Cuidado con estas cuatro construcciones

Todo comienza cuando...

Filosóficamente, la totalidad es un concepto difícil de comprender, como también lo es la infinitud. No obstante, considero que merece la pena hacer un esfuerzo para tener el cuenta la "totalidad del todo" al escribir y al hablar. Así, iniciar una reseña, con "Todo comienza cuando..." atenta contra la totalidad del todo al no incluir en este al contexto previo, que debe ser conocido para que la historia tenga sentido. En estos casos, "todo" hace referencia a un algo vago y difuso, que puede ser fácilmente mejorado siendo más específico, pudiendo ser la oración anterior reescrita de la siguiente manera: "La narración comienza cuando...".

Un ejemplo de un "todo" bien utilizado es en el primer verso de la última estrofa, que tiene un claro contexto y que además es matizado por el pronombre "esto":

Los que auscultasteis el corazón de la noche, 
los que por el insomnio tenaz habéis oído 
el cerrar de una puerta, el resonar de un coche 
lejano, un eco vago, un ligero ruido…

En los instantes del silencio misterioso, 
cuando surgen de su prisión los olvidados, 
en la hora de los muertos, en la hora del reposo, 
¡sabréis leer estos versos de amargor impregnados!…

Como en un vaso vierto en ellos mis dolores 
de lejanos recuerdos y desgracias funestas, 
y las tristes nostalgias de mi alma, ebria de flores, 
y el duelo de mi corazón, triste de fiestas.

Y el pesar de no ser lo que yo hubiera sido, 
y la pérdida del reino que estaba para mí, 
el pensar que un instante pude no haber nacido, 
¡y el sueño que es mi vida desde que yo nací!
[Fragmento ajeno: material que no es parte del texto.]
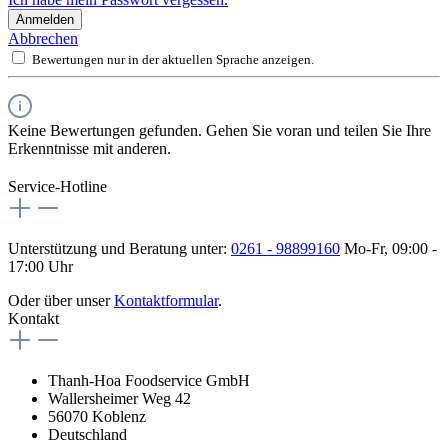
Anmelden
Abbrechen
Bewertungen nur in der aktuellen Sprache anzeigen.
Keine Bewertungen gefunden. Gehen Sie voran und teilen Sie Ihre
Erkenntnisse mit anderen.
Service-Hotline
Unterstützung und Beratung unter:
0261 - 98899160
Mo-Fr, 09:00 -
17:00 Uhr
Oder über unser
Kontaktformular
.
Kontakt
Thanh-Hoa Foodservice GmbH
Wallersheimer Weg 42
56070 Koblenz
Deutschland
Todo esto viene en medio del silencio profundo 
en que la noche envuelve la terrena ilusión, 
y siento como un eco del corazón del mundo 
que penetra y conmueve mi propio corazón.

Extrangero

Ninguno de los ejemplos venidos y por venir puede superar al inigualable "extrangero", extranjero con g. Por otro lado, recordando a Los santos inocentes:
y el señorito Lucas rompió a reír y a reír con unas carcajadas rojas, incontroladas, y, al fin, cuando se calmó un poco, se limpió los ojos con el pañuelo y dijo, es la gramática, oye, el porqué pregúntaselo a los académicos, y no aclaró más, pero, bien mirado, eso no era más que el comienzo, que una tarde llegó la G y el señorito Lucas les dijo, la G con la A hace GA, pero la G con I hace Ji, como la risa, y Paco, el Bajo, se enojó, que eso ya era por demás, coño, que ellos eran ignorantes pero no tontos y a cuento de qué la E y la I habían de llevar siempre trato de favor y el señorito Lucas, venga de reír, que se destornillaba el hombre de la risa que le daba, una risa espasmódica y nerviosa, y; como de costumbre, que él era un don nadie y que ésas eran reglas de la gramática y que él nada podía contra las reglas de la gramática, pero que, en última instancia, si se sentían defraudados, escribiesen a los académicos

La química es vida y progreso, La política es diálogo. 

El uso de un verbo copulativo en estas dos oraciones relaciona el atributo con el sujeto. Pero, ¿qué tipo de relación se establece? Una relación muy imprecisa y muy difusa, debido al carácter abstracto de los términos que se equiparan. Al igual que en Yo soy tu padre, o en La guerra es la continuación de la política por otros medios, se enmarca a un concepto dentro de otro, radicando la diferencia en que podemos reescribir las dos oraciones iniciales sin el verbo ser, como La química conlleva vida y progreso (afirmación, por otra parte, harto discutible), y La política requiere de diálogo, mientras que la afirmación de Clausewitz y la de Darth Vader ya tienen claridad máxima.

Por otro lado, afirmar La política es diálogo además presenta una afirmación moral, un "debería", con una estructura de hecho, con un "es", lo cual es ciertamente engañoso: podemos hacer política sin diálogo.

Todo empieza cuando termina..., Ama lo que haces, haz lo que amas

Los recursos retóricos alegran un texto, pero su uso descuidado puede producir lo que mi profesora de lengua llama "efecto de bolero". En el primer caso, la relación de oposición no termina de ser original, y parece una construcción manida (además, comienza con un "Todo"). En el segundo caso, el quiasmo en conjunción con una visión de la vida simplista y rosa, produce un efecto verdaderamente execrable. Vale.